The realization process of civil engineering structures is complicated: a wide variety of disciplines is involved, each with a specific contribution, and each involved somewhere between initial concept and completion. It is a challenge to structure the process in such a way that a balanced and optimized participation of the many disciplines involved is achieved.
One of the critical success factors is knowledge management: each discipline should bring professional knowledge, but disciplines should interact effectively at interfaces as well. And that is where the gap in practice often appears. Temporary structures for civil engineering projects are an example of this phenomenon; they are right in the middle of a complex system of interactions: between structural engineering, site engineering, work preparation, procurement, and execution. They have a significant impact on cost, construction time, construction methodology and through-life performance of the actual, permanent structure.
Formwork and falsework are among the most important elements of temporary structures for civil engineering projects. And so is the interaction with the many disciplines mentioned before. Knowledge management with respect to formwork and falsework requires engineers to shareknowledge and experience in the broadest sense. As actual performance of formwork and falsework can only be noted at a late stage in the realization process when some disciplines (although in strong interaction with formwork and falsework) are no longer present, the learning circle can only be closed by feedback.
And that is where also a gap appears in practice: as experienced site managers generally know what kind of problems they will face and how to solve them and most site engineers have their lessons learned, it is not common to prepare documents which address practical construction issues in relation to design and application of formwork and falsework, although these documents are a vital link in the learning cycle. Moreover it is not common to include the participation of technical commissions and/or scientific associations in these issues This fib bulletin intends to feedback effectively state of the art knowledge and experience with regard to formwork and falsework. As such it hopes to bridge the gap that often is experienced in practice and to make a larger group of engineers familiar with the important issues related to design and application of formwork and falsework.

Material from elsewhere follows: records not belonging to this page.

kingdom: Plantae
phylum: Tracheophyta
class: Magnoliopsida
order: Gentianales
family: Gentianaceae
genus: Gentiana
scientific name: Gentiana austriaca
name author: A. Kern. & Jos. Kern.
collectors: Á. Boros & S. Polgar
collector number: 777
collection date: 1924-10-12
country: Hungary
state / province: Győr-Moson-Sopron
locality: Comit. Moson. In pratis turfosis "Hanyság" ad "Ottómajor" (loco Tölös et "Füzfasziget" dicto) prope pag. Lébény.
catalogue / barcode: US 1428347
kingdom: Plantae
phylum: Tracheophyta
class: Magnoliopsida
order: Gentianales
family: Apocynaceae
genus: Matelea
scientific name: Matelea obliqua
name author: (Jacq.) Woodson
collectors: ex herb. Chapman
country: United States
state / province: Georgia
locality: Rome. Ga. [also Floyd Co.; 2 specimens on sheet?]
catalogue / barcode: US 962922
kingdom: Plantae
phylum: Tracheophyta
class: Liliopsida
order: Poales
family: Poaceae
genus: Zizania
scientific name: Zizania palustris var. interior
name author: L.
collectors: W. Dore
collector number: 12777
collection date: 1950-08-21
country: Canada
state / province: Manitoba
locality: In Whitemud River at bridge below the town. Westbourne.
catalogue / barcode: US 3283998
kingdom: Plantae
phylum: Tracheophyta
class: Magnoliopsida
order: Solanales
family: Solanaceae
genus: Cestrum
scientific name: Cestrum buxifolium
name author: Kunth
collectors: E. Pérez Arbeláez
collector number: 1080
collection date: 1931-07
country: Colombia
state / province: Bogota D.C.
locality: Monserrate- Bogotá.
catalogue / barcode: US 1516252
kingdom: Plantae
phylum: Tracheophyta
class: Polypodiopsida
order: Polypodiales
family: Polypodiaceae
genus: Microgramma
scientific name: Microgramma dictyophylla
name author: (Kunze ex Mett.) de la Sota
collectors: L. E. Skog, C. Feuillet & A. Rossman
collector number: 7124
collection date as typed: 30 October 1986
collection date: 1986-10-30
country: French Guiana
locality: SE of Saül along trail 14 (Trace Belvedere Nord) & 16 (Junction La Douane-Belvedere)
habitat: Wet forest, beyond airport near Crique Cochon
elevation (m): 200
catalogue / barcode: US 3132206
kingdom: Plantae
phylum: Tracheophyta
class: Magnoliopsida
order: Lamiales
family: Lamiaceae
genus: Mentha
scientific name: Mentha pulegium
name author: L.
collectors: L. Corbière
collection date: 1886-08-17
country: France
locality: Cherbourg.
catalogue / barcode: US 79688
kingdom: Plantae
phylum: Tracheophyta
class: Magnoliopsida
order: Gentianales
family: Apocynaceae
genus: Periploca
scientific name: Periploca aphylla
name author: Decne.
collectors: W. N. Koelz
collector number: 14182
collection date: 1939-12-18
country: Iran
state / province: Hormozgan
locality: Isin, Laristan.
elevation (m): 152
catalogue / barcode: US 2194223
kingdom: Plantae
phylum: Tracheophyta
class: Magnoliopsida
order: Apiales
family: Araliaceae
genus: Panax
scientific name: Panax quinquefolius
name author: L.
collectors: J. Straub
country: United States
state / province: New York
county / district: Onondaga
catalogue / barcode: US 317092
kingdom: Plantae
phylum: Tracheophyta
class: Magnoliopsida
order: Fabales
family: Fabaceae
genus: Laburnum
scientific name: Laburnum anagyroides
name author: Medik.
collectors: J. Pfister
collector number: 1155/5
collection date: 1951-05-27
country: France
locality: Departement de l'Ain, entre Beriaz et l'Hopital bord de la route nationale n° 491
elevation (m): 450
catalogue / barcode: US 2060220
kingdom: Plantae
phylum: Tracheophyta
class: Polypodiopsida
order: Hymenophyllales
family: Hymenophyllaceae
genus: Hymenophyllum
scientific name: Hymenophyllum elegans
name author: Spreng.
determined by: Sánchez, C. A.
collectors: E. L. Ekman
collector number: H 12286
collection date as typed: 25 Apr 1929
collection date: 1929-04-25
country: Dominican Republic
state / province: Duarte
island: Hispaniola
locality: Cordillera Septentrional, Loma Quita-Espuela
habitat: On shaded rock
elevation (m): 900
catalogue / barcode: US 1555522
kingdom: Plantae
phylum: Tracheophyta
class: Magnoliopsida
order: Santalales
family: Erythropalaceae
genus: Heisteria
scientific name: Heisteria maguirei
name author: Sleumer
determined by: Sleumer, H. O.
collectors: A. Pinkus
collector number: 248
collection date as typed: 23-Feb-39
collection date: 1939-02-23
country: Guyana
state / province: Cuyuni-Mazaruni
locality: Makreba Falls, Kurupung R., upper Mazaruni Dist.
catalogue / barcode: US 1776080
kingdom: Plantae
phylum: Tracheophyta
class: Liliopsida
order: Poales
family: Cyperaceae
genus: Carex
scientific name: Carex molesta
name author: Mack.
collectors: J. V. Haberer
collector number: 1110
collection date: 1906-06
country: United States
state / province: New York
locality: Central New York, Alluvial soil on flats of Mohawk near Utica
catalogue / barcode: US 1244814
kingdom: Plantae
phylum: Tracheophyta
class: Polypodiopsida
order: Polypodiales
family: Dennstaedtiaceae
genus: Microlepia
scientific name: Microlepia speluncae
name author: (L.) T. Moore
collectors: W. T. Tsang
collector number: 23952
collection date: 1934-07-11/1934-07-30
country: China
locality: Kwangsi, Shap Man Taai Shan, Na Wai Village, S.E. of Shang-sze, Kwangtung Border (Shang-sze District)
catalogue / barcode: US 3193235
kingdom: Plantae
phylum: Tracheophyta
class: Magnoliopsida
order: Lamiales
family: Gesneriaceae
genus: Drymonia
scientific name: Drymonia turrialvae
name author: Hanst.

This should lead to a better interaction between engineering disciplines involved, resulting in safe, effective and efficient temporary structures. Although commonly applied definitions for formwork and falsework have been used, the authors are aware of the fact that in practice a clear distinction between both elements (form and support) may be difficult as both functions are sometimes integrated. This document addresses some fundamental issues related to formwork and falsework:
• The appearance of the finished concrete which is closely related with the quality of the formwork. Owners/clients tend to be more demanding in this respect.
• The performance of the finished concrete in related to durability and as part of Life Cycle Management. A stronger focus on reliability of (life cycle) performance is noticeable (performance-based building, integrated contracts, through life analysis, etc.).
• The need to support the concrete while it acquires enough strength and stiffness to support itself. In this context the most important issue is structural safety.
Around the world, serious accidents of important civil structures and buildings under construction happened with catastrophic consequences caused by temporary work failure. Accidents during construction are too frequent and society does not accept that exposure anymore. Unfortunately there is a lack of documentation about these events.
This bulletin gives guidance for the design and use of formwork and falsework on construction sites. These guidelines are based on the experience of site and design engineers; and most of the advice has beengiven as a consequence of real problems in the past. Any warnings based solely on theoretical judgement have been avoided; only recommendations based on experience have been included
. This bulletin focuses on principles only and as such does not address detailed design issues, as local design codes should be applied. As construction habits and details sometimes differ from country to country, some advice or recommendations included in this document may be affected by local circumstances.
This Guide to Good Practice represents a summary of the relevant knowledge available to and possessed by the members of Task Group 10.2, and other contributors as listed. The draft report has been discussed and approved by Commission 10 and subsequently released for approval by the Technical Council of fib. Formal approval by the Technical Council of fib was given in May 2008.
I would like to thank all the members of Task Group 10.2 and Commission 10, all the individual contributors from outside Commission 10, and the reviewers of the Technical Council of fib for their contribution to this Guide to Good Practice. In particular, I would like to thank José Emilio Herrero Beneítez, who, apart from his own contribution, did the editorial work for this bulletin.